The folder contains everything necessary to run the model after training.
Most importantly params.best
contains the parameters with the best validation score.
During training param.best
will continously be updated to point to the currently best parameters.
This means that even while the model is still training you can use the model folder for translation, as described in the next section.
All other parameters can be found in files named param.$NUM_CHECKPOINT
.
The config
contains all model parameters as well as a reference to the data sets used during training.
version
references the version of Sockeye used for training in order to check potential compatibility issues with the version used for decoding.
Additionally, we keep a copy of the log
that you also saw printed on stdout.
The source and target vocabularies are stored in vocab.src.json
and vocab.trg.json
.
If you open the file you can see that in addition to the digits Sockeye also added special symbols indicating sentence boundaries, unknown words and padding symbols.
> echo "7 6 7 7 10 2 0 8 0 5 7 3 5 6 4 0 0 2 10 0" | \
python -m sockeye.translate -m seqcopy_model --use-cpu
7 6 7 7 10 2 0 8 0 5 7 3 5 6 4 0 0 2 10 0
Note that the model was trained on sequences consisting of between 10 and 30 digits.

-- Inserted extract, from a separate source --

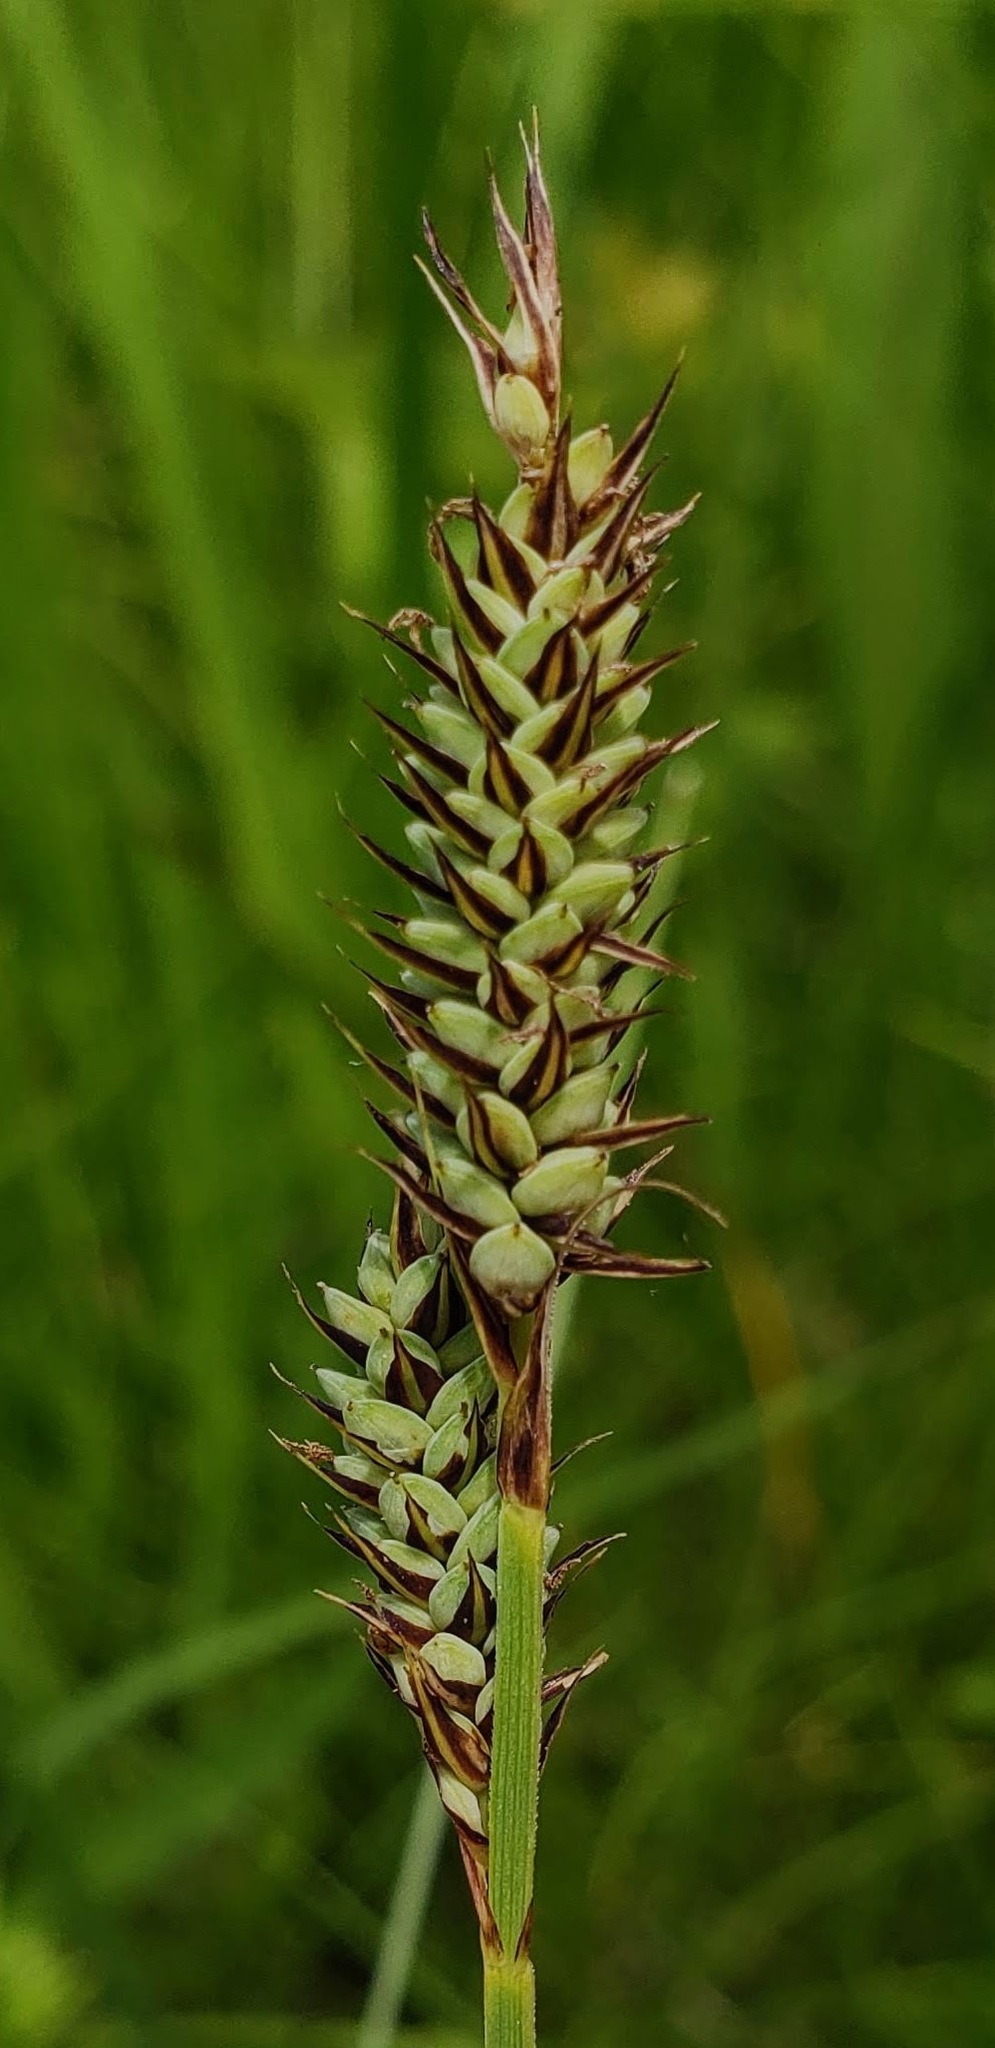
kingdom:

Therefore, the model will most likely have some difficulties with sequences shorter than 10 digits. By default Sockeye will read sentence from stdin and print the translations on stdout.
Internally Sockeye will run a beam search in order to (approximately) find the translation with the highest probability.
Instead of using the parameters with the best validation score we can also use other checkpoints using the -c
parameter to use a checkpoint earlier in the training before the model converged:
> echo "7 6 7 7 10 2 0 8 0 5 7 3 5 6 4 0 0 2 10 0" | \
python -m sockeye.translate -m seqcopy_model --use-cpu -c 3
7 6 7 7 10 2 0 8 0 5 7 0 7 3 5 6 0 0 2 0 10
As the model has not converged yet it is still making a few mistakes when copying the sequence.